Throughout the '90s, as a class of exciting young rock bands wrestled power away from the excess and gloss of '80s hair metal under the umbrella of what lazy journalists coined "grunge", rock music experienced perhaps its greatest ever surge in popularity outside the days of The Beatles. I assign some of the credit for this to the cross-pollination of influences and styles that permeated major labels and, in turn, charts during the decade. If you think about it, there hasn't been a decade (before or since) home to as many niche genre breakouts and such a wide berth of disparate talents succeeding as the '90s.

To put it into a bit clearer perspective, consider this: any current indie band that gets even a little bit of traction on streaming and/or social media these days would have found themselves a major label deal with relative ease in the '90s. For example, off the top of my head, take a band like Black Midi; indie darlings enjoying great critical acclaim for their live show and blistering debut album, I guarantee that if they had come up 25 years earlier Schlagenheim would have come out on, say, Warner Bros.

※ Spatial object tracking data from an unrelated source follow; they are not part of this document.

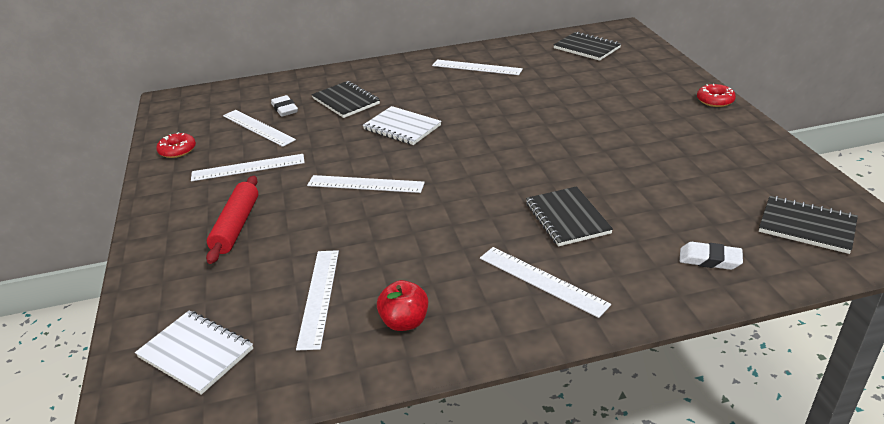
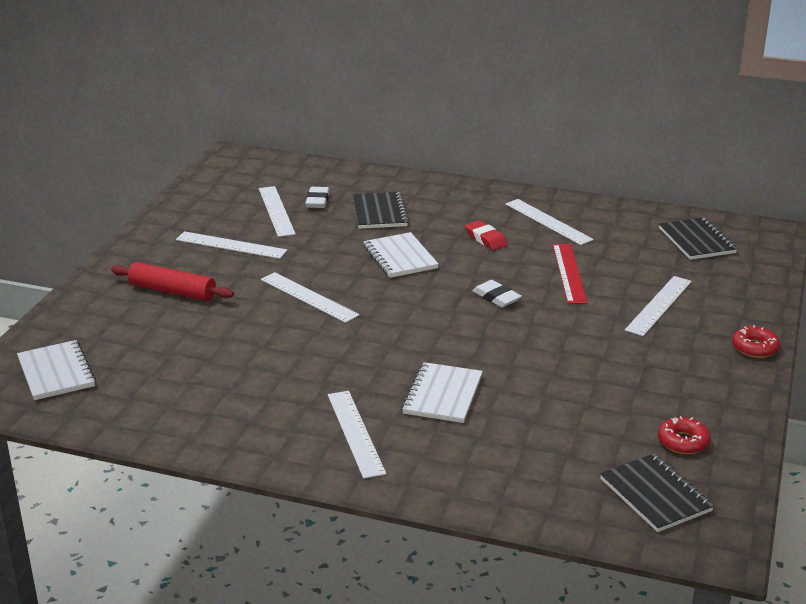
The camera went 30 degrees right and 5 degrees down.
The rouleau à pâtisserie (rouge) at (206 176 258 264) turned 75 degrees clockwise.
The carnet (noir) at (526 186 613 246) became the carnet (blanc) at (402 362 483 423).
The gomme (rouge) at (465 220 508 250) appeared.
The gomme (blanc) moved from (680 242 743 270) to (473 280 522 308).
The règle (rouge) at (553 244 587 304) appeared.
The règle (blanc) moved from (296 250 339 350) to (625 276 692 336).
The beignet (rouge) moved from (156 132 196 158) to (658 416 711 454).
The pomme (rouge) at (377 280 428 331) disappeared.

I'm steering too far from shore. Enter Hum, a prog and shoegaze-inspired group out of Illinois that had released a pair of albums to local fanfare and a moderate amount of critical acclaim in the early '90s. By 1995, they were signed to RCA, who were scoring them a minor hit in Stars which propelled their third album, You'd Prefer an Astronaut, to sales figures around a quarter of a million copies. This sounds impressive until you look at other albums from that time frame that went gold, so as to say selling at least twice as many copies (including such established chart-conquerors as Butthole Surfers, Elastica, Better Than Ezra, Matthew Sweet, Sponge and The Presidents of the United States of America, the latter shifting over 3 million units!). So as to say, Hum were moderately successful for what they were, which was a niche rock band with tons of skill unfairly pigeonholed into the grunge label.

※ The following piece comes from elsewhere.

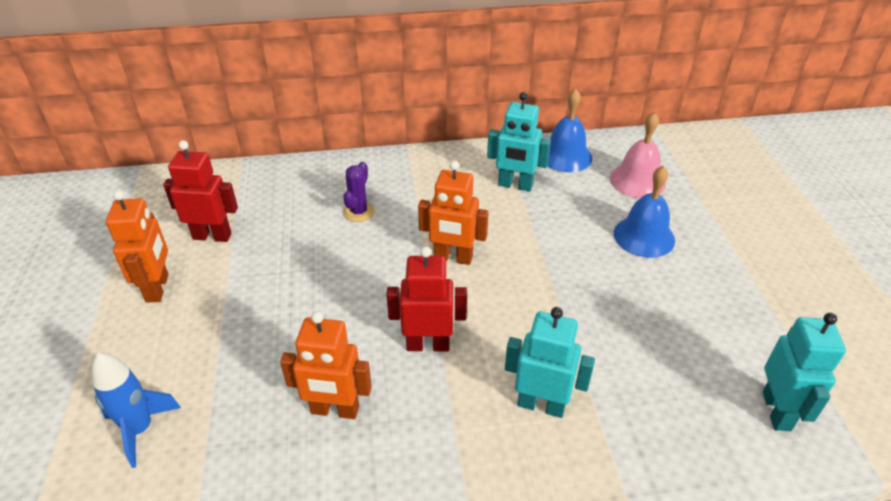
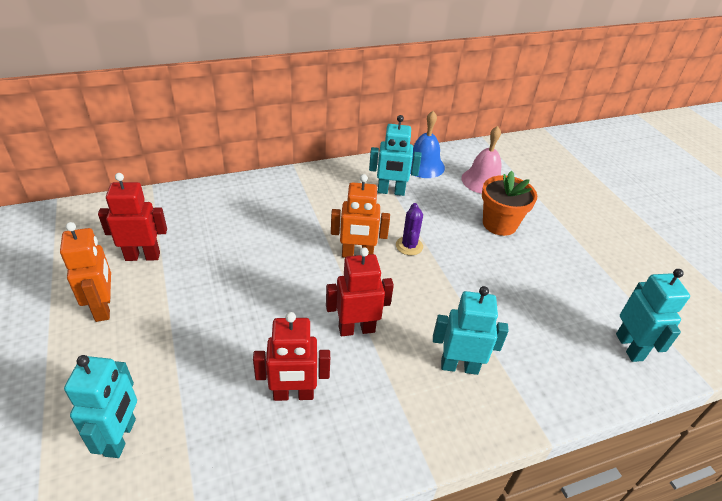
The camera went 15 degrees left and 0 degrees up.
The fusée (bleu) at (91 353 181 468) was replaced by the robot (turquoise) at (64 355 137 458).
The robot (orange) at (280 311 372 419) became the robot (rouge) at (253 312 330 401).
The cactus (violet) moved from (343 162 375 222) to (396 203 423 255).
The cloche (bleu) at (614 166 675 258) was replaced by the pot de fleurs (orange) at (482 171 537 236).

I heard Stars on an old CMJ sampler in 1995 (remember those CMJ magazines, with the free CD of cool new music every month?), immediately dug it and, though I never sought out more from them at the time, I finally got a chance to dig deeper later when I found a copy of You'd Prefer an Astronaut used and cheap. Sadly, with labels and artists alike congesting the airwaves through the late '90s, it wasn't easy to follow a band like Hum because they couldn't establish the momentum needed to stay visible; follow-up singles failed to impact, and in early 1998 their fourth and final album Downward is Heavenward was released to no fanfare and no success. They would soon disband and, despite a handful of reunion shows, there were no new attempts at music from Hum.

Until now, of course; 22 years after the record that failed miserably in the eyes of their label only to catch on as the years went by as a very good and very influential album (which is the sad story of a lot of great '90s albums), Inlet has arrived. Their longest record to date despite having the fewest number of tracks on a Hum album to date, suffice to say there is ample space for the songs to breathe, stretch and evolve. With an average track length approaching seven minutes, there's a lot to digest and very little wasted space. These are sprawling, hypnotic compositions that are sure to scratch the itch for anyone who prefers their heavy music thoughtful and spacious; think of music that meets at the intersection of Torche, Deftones and Failure and you'll start to get the picture. Highly recommended.